- _正文_
************
设 $z=xy+yf(\frac{x}{y})$, 其中 $f(u)$ 为可导函数, 证明: $x\frac{\partial z}{\partial x}+y\frac{\partial z}{\partial y}=xy+z$.
设 $z=xy+yf(\frac{x}{y})$, 其中 $f(u)$ 为可导函数, 证明: $x\frac{\partial z}{\partial x}+y\frac{\partial z}{\partial y}=xy+z$.
Answer
问题及解答
1
\[
\frac{\partial z}{\partial x}=y+yf'(\frac{x}{y})\cdot\frac{1}{y}=y+f'(\frac{x}{y})
\]
\[
\frac{\partial z}{\partial y}=x+1\cdot f(\frac{x}{y})+yf'(\frac{x}{y})\cdot\frac{-x}{y^2}=x+f(\frac{x}{y})-\frac{x}{y}f'(\frac{x}{y})
************
[提取的数据条目]
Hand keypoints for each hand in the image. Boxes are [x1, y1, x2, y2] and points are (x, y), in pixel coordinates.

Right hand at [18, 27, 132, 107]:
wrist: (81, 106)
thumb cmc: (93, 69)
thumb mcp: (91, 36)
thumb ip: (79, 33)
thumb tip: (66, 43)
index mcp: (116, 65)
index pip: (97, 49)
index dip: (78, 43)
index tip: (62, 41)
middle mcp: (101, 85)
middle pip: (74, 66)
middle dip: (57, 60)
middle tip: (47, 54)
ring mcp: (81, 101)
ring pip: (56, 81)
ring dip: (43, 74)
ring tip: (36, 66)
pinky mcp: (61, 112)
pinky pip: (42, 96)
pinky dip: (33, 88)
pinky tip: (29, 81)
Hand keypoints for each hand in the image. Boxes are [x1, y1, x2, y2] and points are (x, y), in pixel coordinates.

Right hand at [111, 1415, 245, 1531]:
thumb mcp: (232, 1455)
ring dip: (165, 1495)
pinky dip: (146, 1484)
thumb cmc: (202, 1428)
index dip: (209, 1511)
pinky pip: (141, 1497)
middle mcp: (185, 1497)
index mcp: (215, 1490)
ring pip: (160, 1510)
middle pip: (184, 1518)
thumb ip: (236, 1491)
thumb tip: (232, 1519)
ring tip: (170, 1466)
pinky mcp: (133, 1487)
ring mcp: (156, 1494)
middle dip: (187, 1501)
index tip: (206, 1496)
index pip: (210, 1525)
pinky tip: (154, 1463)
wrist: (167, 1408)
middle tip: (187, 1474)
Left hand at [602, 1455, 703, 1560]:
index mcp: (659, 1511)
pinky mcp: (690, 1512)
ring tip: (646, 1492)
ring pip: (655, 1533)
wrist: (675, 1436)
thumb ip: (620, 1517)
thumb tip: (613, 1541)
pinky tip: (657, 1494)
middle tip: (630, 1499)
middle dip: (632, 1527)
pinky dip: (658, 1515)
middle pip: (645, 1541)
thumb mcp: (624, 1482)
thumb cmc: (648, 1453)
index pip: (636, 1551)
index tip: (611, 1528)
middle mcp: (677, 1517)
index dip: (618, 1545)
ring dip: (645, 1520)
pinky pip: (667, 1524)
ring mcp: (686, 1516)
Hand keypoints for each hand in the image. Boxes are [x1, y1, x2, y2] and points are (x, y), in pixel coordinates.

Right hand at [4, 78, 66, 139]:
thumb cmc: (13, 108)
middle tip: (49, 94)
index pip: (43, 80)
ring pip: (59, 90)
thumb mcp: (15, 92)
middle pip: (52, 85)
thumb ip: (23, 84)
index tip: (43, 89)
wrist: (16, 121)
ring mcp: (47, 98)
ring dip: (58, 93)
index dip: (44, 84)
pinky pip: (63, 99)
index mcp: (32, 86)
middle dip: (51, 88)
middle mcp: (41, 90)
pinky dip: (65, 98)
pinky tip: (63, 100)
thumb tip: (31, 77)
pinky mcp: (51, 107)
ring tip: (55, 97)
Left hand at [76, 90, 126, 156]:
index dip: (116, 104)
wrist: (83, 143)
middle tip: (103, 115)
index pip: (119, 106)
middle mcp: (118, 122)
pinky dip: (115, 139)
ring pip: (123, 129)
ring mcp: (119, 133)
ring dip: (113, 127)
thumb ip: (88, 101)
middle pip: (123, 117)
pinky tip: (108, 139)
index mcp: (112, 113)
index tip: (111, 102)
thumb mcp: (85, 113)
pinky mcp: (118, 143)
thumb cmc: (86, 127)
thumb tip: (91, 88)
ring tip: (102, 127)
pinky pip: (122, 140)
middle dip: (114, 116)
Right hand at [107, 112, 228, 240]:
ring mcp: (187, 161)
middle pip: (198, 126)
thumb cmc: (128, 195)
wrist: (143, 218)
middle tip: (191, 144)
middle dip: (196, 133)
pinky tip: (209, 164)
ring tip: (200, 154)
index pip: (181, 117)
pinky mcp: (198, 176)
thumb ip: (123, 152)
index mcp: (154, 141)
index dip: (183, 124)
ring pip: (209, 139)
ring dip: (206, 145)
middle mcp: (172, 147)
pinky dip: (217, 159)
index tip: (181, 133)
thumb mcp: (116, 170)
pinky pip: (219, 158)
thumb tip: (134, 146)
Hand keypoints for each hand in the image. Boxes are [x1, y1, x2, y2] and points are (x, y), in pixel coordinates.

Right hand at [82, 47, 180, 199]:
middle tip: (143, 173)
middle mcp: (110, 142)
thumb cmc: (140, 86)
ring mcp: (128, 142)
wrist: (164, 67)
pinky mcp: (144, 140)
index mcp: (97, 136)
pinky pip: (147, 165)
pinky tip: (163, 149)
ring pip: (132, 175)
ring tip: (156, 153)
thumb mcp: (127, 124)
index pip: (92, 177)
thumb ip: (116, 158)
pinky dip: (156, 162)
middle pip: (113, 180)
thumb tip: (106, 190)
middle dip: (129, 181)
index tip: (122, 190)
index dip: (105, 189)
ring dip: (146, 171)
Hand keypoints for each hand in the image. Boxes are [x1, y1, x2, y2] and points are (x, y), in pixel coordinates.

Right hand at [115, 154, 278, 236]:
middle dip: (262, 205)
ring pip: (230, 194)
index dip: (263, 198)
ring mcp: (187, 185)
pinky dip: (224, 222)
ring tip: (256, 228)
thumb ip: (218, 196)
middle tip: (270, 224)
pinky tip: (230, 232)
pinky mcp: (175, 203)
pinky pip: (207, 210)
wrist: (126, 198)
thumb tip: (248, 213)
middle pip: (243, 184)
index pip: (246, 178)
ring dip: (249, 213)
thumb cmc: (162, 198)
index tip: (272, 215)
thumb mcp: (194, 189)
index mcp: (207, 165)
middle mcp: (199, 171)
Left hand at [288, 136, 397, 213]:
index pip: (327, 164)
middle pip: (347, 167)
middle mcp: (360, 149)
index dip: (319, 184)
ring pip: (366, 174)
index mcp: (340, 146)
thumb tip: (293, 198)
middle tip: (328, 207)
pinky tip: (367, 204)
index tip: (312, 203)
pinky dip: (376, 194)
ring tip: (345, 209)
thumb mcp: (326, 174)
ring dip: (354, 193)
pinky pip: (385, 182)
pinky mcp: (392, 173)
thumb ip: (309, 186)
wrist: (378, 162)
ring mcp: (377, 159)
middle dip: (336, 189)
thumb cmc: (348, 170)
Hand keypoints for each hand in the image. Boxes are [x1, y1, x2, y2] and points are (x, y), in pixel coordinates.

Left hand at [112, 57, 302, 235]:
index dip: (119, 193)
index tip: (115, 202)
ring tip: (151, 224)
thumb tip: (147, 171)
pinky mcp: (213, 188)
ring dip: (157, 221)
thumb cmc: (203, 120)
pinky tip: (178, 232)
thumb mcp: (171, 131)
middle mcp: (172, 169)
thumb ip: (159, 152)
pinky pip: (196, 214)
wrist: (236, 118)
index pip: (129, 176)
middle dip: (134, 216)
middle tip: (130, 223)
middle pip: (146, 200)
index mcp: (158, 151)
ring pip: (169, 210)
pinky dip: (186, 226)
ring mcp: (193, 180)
************
- _任务要求_
从偏导数证明题正文的最后一行之后接着写，把这道题的证明补完。

- _作答区_
\]
于是
\[
\begin{split}
x\frac{\partial z}{\partial x}+y\frac{\partial z}{\partial y}&=x\Bigl(y+f'(\frac{x}{y})\Bigr)+y\Bigl(x+f(\frac{x}{y})-\frac{x}{y}f'(\frac{x}{y})\Bigr)\\
&=xy+xf'(\frac{x}{y})+xy+yf(\frac{x}{y})-xf'(\frac{x}{y})\\
&=xy+xy+yf(\frac{x}{y})\\
&=xy+z.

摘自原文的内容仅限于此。